E-GraphSAGE: A Graph Neural Network based Intrusion Detection System for IoT

TL;DR

This paper introduces E-GraphSAGE, a novel GNN-based intrusion detection system for IoT networks that effectively captures graph structure and edge features, outperforming existing methods on benchmark datasets.

Contribution

The paper presents the first practical application of GNNs for IoT network intrusion detection using flow-based data, with extensive evaluation showing superior performance.

Findings

Outperforms state-of-the-art in classification metrics

Effective in capturing topological and edge features

Demonstrates potential of GNNs in IoT security

Abstract

This paper presents a new Network Intrusion Detection System (NIDS) based on Graph Neural Networks (GNNs). GNNs are a relatively new sub-field of deep neural networks, which can leverage the inherent structure of graph-based data. Training and evaluation data for NIDSs are typically represented as flow records, which can naturally be represented in a graph format. In this paper, we propose E-GraphSAGE, a GNN approach that allows capturing both the edge features of a graph as well as the topological information for network intrusion detection in IoT networks.

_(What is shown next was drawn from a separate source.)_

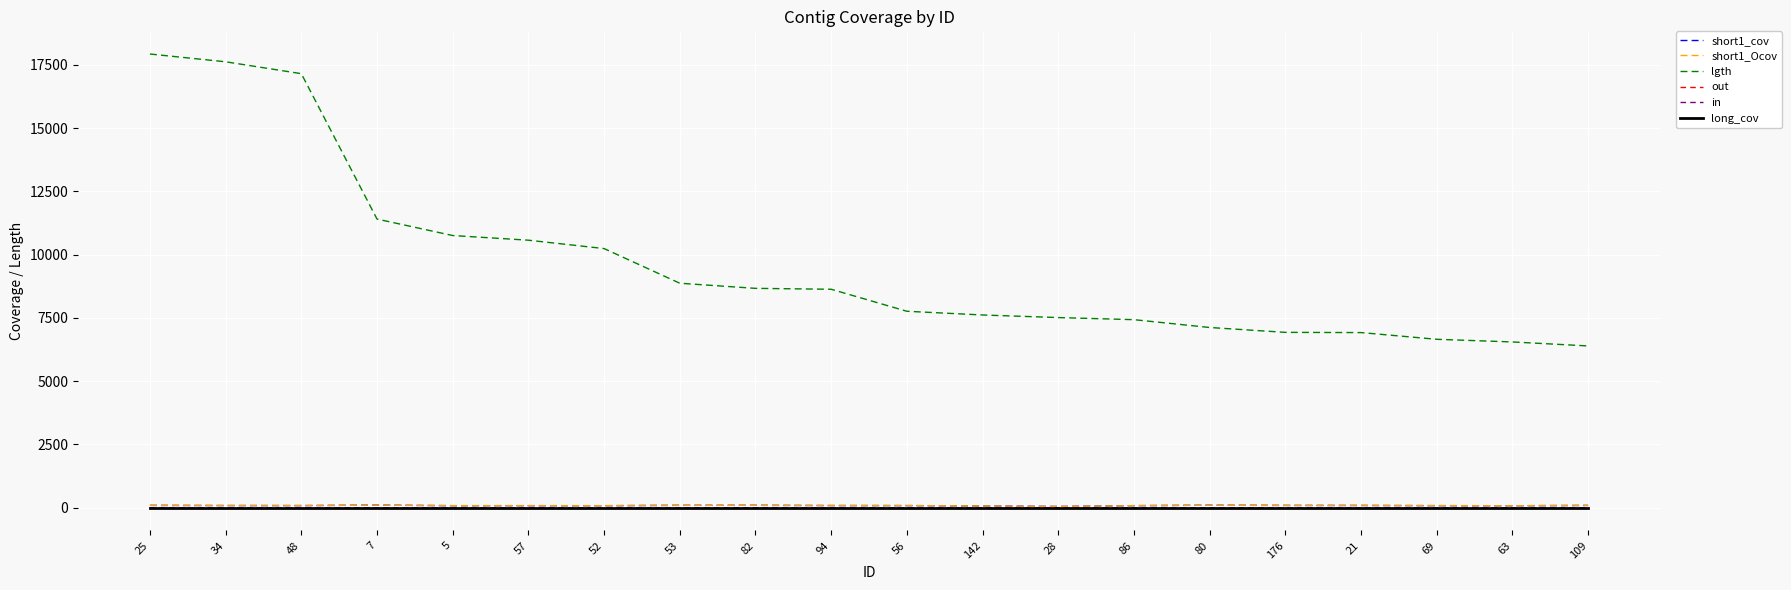

Which category has the highest value across all series?

25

To the best of our knowledge, our proposal is the first successful, practical, and extensively evaluated approach of applying GNNs on the problem of network intrusion detection for IoT using flow-based data. Our extensive experimental evaluation on four recent NIDS benchmark datasets shows that our approach outperforms the state-of-the-art in terms of key classification metrics, which demonstrates the potential of GNNs in network intrusion detection, and provides motivation for further research.